* TASK PROMPT
As the answer, give a copy of each line below that includes the word "middle".

================

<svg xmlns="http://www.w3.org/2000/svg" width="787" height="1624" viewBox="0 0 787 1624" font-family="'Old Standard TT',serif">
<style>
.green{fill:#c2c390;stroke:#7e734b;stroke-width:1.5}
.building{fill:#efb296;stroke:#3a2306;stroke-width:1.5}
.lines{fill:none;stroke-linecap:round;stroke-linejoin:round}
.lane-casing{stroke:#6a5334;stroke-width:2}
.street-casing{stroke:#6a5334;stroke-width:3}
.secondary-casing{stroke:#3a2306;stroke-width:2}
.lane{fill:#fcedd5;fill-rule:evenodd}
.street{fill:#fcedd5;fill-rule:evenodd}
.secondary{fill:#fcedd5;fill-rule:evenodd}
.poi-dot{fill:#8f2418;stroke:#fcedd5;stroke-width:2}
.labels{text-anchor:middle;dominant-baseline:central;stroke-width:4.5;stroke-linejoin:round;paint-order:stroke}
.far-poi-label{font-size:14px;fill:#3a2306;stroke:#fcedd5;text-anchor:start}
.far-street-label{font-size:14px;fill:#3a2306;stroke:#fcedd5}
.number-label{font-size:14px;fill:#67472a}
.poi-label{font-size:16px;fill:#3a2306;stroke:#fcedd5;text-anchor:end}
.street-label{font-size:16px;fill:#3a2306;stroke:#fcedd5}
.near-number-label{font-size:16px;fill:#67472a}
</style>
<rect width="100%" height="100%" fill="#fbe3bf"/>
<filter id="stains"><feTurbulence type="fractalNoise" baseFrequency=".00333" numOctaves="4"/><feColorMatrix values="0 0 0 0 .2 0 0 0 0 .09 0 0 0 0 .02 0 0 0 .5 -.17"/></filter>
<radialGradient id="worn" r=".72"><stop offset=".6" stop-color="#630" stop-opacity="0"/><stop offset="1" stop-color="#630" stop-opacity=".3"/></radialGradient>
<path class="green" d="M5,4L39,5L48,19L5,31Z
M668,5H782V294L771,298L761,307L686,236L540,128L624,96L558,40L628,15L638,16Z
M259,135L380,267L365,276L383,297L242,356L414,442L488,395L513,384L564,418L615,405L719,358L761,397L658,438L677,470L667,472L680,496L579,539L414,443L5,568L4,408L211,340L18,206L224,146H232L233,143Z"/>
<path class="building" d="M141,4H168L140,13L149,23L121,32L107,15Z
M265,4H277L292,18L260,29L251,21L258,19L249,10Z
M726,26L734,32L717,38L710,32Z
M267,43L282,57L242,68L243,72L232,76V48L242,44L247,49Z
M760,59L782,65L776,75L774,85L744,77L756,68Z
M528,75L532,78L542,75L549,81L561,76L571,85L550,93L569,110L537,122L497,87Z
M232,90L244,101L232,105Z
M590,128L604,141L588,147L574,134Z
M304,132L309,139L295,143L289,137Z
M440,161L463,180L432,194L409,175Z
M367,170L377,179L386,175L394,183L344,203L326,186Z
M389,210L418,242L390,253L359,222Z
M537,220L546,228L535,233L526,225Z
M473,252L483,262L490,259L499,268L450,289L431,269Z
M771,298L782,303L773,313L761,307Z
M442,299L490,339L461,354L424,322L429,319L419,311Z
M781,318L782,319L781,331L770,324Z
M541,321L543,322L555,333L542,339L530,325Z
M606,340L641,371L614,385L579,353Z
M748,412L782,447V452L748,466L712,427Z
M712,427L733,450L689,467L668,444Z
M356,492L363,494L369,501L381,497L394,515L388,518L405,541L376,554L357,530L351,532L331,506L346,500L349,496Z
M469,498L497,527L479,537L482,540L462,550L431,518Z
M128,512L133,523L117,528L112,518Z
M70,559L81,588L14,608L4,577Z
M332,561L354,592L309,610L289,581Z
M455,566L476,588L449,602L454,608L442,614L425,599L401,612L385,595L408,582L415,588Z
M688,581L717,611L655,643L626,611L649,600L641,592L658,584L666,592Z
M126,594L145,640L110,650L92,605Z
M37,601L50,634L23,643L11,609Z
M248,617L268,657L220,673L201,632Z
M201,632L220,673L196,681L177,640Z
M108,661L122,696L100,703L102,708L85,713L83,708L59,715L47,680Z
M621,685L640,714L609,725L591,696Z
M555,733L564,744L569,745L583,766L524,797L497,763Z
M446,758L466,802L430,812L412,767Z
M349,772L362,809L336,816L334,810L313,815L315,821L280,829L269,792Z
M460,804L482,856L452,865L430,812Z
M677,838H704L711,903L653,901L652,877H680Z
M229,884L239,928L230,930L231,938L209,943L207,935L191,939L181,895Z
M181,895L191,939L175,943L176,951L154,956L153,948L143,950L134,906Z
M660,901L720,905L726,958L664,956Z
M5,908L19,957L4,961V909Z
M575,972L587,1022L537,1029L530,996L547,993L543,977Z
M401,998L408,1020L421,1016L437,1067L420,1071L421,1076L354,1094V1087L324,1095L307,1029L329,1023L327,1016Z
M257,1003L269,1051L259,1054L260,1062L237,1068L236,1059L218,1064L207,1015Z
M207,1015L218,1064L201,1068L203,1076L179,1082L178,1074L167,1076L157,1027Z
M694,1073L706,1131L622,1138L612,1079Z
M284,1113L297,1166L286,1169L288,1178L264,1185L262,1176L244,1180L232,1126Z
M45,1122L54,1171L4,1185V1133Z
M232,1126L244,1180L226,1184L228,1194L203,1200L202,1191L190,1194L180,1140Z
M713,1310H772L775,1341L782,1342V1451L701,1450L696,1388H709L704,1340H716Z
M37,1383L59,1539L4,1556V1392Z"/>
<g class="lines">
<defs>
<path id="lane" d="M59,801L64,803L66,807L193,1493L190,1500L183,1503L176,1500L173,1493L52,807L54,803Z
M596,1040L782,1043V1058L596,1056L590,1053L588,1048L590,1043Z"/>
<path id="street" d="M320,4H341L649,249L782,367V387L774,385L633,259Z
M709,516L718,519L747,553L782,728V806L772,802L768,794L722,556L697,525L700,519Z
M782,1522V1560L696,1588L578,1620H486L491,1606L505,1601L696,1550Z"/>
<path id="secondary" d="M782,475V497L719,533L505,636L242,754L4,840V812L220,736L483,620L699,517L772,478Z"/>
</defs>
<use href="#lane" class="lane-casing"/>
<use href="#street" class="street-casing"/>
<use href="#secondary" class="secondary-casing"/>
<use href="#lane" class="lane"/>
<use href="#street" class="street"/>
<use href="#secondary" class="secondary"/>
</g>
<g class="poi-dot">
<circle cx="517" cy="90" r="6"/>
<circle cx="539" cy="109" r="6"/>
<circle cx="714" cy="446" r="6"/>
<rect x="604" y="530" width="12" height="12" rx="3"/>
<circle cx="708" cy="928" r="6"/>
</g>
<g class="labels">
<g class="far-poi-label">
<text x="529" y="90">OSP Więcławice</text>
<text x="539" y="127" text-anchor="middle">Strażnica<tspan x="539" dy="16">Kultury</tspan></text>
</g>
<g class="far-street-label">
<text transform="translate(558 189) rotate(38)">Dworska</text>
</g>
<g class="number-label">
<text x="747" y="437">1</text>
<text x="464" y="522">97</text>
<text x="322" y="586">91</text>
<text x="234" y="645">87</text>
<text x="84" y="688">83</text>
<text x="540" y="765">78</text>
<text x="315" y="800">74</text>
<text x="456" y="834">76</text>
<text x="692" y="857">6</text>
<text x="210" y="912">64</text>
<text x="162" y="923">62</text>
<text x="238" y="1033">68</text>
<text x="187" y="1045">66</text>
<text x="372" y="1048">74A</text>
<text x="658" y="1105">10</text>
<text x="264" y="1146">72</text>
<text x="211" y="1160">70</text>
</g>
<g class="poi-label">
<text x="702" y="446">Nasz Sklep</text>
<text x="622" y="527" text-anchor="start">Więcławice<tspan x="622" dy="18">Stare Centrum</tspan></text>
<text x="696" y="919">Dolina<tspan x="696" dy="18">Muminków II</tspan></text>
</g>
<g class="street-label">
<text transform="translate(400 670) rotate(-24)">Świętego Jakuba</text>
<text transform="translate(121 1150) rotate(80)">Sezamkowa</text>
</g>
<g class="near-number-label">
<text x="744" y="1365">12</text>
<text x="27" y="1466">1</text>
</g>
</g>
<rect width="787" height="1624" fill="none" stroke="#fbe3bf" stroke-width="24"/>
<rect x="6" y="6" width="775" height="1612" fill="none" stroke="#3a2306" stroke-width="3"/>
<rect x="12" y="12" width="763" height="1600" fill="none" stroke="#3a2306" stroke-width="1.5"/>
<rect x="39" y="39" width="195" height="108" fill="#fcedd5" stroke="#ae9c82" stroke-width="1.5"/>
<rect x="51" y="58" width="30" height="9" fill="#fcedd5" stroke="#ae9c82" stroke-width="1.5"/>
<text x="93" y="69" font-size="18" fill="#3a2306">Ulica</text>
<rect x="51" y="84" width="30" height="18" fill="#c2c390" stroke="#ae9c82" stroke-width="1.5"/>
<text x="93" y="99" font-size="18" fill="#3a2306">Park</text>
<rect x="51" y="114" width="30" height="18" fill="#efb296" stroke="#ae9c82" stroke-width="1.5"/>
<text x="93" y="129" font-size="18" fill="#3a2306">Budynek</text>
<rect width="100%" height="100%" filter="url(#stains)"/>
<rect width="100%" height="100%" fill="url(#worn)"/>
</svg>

================

* TASK RESULT
.labels{text-anchor:middle;dominant-baseline:central;stroke-width:4.5;stroke-linejoin:round;paint-order:stroke}
<text x="539" y="127" text-anchor="middle">Strażnica<tspan x="539" dy="16">Kultury</tspan></text>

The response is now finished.